Defendemos a integridade física e psicológica de quais infâncias?
A família tradicional brasileira é uma entidade interessada em defender discursos normativos, não os corpos infantis
Publicado no Diário Oficial da Cidade de São Paulo, em 02 de fevereiro de 2023, um requerimento propõe investigar supostos maus-tratos em relação ao atendimento clínico a crianças trans atendidas pelo Hospital de Clínicas (SP). Texto da proposta, encabeçada por vereador do partido União Brasil, supõe que tais crianças estariam sob influência de terceiros e que a inibição da puberdade iria expô-las a "mais transtornos psicológicos" e "graves sequelas corporais".
O pânico em torno da infância vem sendo fomentado em casas legislativas, ante o pretexto de que crianças estão sendo orientadas a tomar decisões "irreversíveis" e "dramáticas". Setores da política têm se interessado em assustar a população com previsões catastróficas do futuro, como se a família, enquanto instituição, devesse traduzir o lento avanço dos direitos LGBTs como uma grave ameaça à sua própria sobrevida. Similar a falas da ex-ministra Damares Alves, agora senadora, quando afirmou deliberadamente e sem provas que crianças da Ilha de Marajó (PA) eram submetidas a abusos das mais diversas ordens, tendo os próprios dentes arrancados para que fizessem sexo oral com maior facilidade. Ela afirmava que nada disso mudaria, a menos que seu candidato, Jair Bolsonaro, na iminência de perder o segundo turno, saísse vitorioso do que chamou de "guerra espiritual".
O "bem" contra o mal. Essa bandeira do perigo, levantada para mobilizar a população a ser uma antagonista da diversidade sexual e de gênero, tenta tirar proveito de parte da opinião pública, conhecida por condenar tudo que não lhe pareça coerente. Dizer que somos o país que mais comete assassinatos transfóbicos parece que banaliza o fato de que estamos falando de pessoas que tinham ideias, vulnerabilidades, viviam em redes, que suas partidas geraram perdas. Muito se fala que há uma expectativa de vida de 35 anos, mas, como bem lembra a intelectual Viviane Vergueiro, essa na verdade seria uma expectativa de morte. Tal é o tamanho do valor negativo associado à transexualidade que somos lembradas somente como um retrato desbotado, a imagem da Aids e da criminalidade dos anos 1990: assaltantes e descontroladas.

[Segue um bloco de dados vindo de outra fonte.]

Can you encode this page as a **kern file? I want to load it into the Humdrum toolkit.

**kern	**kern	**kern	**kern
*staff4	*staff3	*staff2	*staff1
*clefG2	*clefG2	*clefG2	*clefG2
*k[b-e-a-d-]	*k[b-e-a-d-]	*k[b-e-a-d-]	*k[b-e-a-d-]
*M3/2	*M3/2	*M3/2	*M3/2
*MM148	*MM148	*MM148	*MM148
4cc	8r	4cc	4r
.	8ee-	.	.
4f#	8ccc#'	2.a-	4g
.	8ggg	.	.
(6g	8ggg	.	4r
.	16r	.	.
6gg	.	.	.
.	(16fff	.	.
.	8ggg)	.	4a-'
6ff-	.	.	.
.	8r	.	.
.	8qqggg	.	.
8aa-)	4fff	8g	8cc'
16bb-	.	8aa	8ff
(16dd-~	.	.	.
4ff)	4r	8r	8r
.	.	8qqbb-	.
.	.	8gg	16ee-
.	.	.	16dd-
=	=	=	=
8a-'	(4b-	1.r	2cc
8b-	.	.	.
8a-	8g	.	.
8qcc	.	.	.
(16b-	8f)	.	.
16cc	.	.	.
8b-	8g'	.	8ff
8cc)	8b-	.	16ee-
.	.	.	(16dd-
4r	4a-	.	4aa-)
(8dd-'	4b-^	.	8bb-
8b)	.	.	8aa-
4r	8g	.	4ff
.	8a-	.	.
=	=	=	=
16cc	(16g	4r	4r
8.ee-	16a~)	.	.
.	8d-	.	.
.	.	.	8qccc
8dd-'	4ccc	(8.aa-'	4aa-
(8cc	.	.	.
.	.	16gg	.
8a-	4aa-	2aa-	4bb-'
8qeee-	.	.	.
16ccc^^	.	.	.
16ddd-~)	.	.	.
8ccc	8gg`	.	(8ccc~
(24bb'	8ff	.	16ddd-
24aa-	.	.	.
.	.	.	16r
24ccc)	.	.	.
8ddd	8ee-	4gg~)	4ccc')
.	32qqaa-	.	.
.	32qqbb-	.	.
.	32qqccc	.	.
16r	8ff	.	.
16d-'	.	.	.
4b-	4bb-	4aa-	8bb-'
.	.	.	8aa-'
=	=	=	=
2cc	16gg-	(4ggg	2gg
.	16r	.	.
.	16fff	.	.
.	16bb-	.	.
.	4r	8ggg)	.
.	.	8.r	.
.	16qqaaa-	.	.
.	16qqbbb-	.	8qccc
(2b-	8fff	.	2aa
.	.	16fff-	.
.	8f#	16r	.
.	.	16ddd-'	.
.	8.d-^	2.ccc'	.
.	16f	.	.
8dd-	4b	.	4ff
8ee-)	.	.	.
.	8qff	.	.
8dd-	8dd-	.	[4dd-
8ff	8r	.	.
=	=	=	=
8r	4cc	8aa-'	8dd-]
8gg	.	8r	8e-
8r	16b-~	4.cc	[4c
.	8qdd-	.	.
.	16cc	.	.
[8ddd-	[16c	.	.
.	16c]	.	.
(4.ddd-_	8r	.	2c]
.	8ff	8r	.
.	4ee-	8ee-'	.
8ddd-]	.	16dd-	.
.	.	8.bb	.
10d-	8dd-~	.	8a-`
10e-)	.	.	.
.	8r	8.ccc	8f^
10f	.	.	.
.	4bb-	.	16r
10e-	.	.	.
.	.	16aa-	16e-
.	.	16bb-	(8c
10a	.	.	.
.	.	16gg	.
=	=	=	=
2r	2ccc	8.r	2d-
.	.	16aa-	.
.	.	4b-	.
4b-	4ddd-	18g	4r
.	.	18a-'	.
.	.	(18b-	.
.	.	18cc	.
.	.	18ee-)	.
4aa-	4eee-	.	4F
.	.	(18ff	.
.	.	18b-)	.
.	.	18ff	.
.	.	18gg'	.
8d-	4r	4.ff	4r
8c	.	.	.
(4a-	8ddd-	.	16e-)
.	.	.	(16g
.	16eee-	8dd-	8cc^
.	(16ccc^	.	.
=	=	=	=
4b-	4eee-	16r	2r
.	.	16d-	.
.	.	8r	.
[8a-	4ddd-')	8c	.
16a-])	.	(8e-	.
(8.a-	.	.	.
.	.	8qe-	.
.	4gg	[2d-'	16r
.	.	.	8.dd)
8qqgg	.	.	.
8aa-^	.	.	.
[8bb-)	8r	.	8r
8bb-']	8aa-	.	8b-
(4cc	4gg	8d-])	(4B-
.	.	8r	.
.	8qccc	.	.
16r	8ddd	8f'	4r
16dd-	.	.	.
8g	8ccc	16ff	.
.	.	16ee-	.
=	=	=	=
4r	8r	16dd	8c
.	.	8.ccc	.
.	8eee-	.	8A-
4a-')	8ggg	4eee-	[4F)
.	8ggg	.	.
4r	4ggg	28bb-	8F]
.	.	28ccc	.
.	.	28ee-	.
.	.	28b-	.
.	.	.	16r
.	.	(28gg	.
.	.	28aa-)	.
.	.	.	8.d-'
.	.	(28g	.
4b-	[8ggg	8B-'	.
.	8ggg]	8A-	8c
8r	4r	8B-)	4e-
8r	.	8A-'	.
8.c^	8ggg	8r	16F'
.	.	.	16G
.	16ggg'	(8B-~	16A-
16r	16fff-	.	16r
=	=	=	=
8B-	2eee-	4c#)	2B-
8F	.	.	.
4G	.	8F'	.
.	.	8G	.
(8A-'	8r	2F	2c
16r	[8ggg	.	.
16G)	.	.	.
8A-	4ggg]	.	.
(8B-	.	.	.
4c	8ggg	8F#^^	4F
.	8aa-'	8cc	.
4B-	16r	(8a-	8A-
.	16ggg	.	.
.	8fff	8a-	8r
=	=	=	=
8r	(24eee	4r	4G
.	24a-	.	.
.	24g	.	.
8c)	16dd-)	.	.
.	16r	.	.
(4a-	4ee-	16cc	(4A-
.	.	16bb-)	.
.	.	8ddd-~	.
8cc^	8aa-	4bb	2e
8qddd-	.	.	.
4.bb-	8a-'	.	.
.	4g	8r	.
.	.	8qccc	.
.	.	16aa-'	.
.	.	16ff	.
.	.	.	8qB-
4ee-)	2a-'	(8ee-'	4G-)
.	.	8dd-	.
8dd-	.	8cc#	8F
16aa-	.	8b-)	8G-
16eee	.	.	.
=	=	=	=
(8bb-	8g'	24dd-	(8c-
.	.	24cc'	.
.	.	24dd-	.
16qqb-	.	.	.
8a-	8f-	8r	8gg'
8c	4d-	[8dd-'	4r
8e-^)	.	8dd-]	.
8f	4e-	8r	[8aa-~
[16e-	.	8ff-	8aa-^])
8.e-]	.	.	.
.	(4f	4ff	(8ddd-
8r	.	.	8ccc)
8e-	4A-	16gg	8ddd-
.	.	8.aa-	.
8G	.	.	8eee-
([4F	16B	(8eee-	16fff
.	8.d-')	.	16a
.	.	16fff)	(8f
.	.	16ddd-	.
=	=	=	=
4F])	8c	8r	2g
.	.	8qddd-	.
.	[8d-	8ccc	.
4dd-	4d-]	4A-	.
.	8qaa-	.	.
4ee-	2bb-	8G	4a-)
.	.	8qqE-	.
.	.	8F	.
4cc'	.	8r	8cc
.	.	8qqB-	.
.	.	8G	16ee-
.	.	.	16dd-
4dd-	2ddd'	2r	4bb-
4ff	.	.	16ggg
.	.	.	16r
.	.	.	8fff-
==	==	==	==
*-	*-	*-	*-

Em uma geração em que as crianças começaram a não serem retratadas de forma demoníaca já passamos a receber acusações de que há uma "epidemia trans" em curso. Esses discursos querem disputar sua longevidade a troco de rifar vidas tidas como "menores". Sabemos que algumas crianças, ao contrário de defendidas, são colocadas desde cedo em uma não-posição, um estado impronunciável, incapaz de conversar com quem quer que seja sobre o que estão sentindo. Expostas a categorias como "viado" e "sapatão" que, mais do que insultos, caso levemos a sério o caráter performativo da ofensa, lição elementar da filosofia de Judith Butler que investiga a história dos lugares sociais, orientam crianças a um sentimento de aversão ao desvio. Não podem se identificar com o que o mundo adulto elege como mortífero.
E diferente da violência que dizem sofrer os setores conservadores quando apontam que a família está sendo destruída pela homossexualidade, jamais poderemos mensurar os danos que o discurso da homofobia causou à sexualidade humana, sobretudo dentro do "lar". Ora, não está a senadora Damares, quando detalha cenas de abuso na frente de crianças que assistem ao culto, incorrendo justamente no que condena?
Família tradicional brasileira é uma entidade interessada em defender discursos normativos, não os corpos infantis. O terror que esses setores estão destinando à infância não é de nenhuma ajuda às próprias crianças, pelo contrário, colabora ativamente com um quadro de desassistência que repercute em menos repertório, maior exposição a riscos, estigmas e estresse social.
Afirma-se que é perigoso ser trans porque ainda entendem transição como a passagem de um lugar fixo para outro lugar fixo, mas transição não é o deslocamento entre duas polaridades, e sim a saída da dicotomia "homem e mulher" para uma posição estratégica frente à diferença sexual, assim ensinam Jack Halberstam e Paul Preciado.
Para levar isso a sério, será preciso não mais se resignar diante da pressuposição de que a cisheterossexualidade está presumida no início da vida humana, e considerar arbitrária a interpelação em fazer crianças se dobrarem à diferença sexual para que se tornem cidadãs. Ou a integridade física e psicológica de determinadas infâncias permanecerá mesmo entendida como desimportante?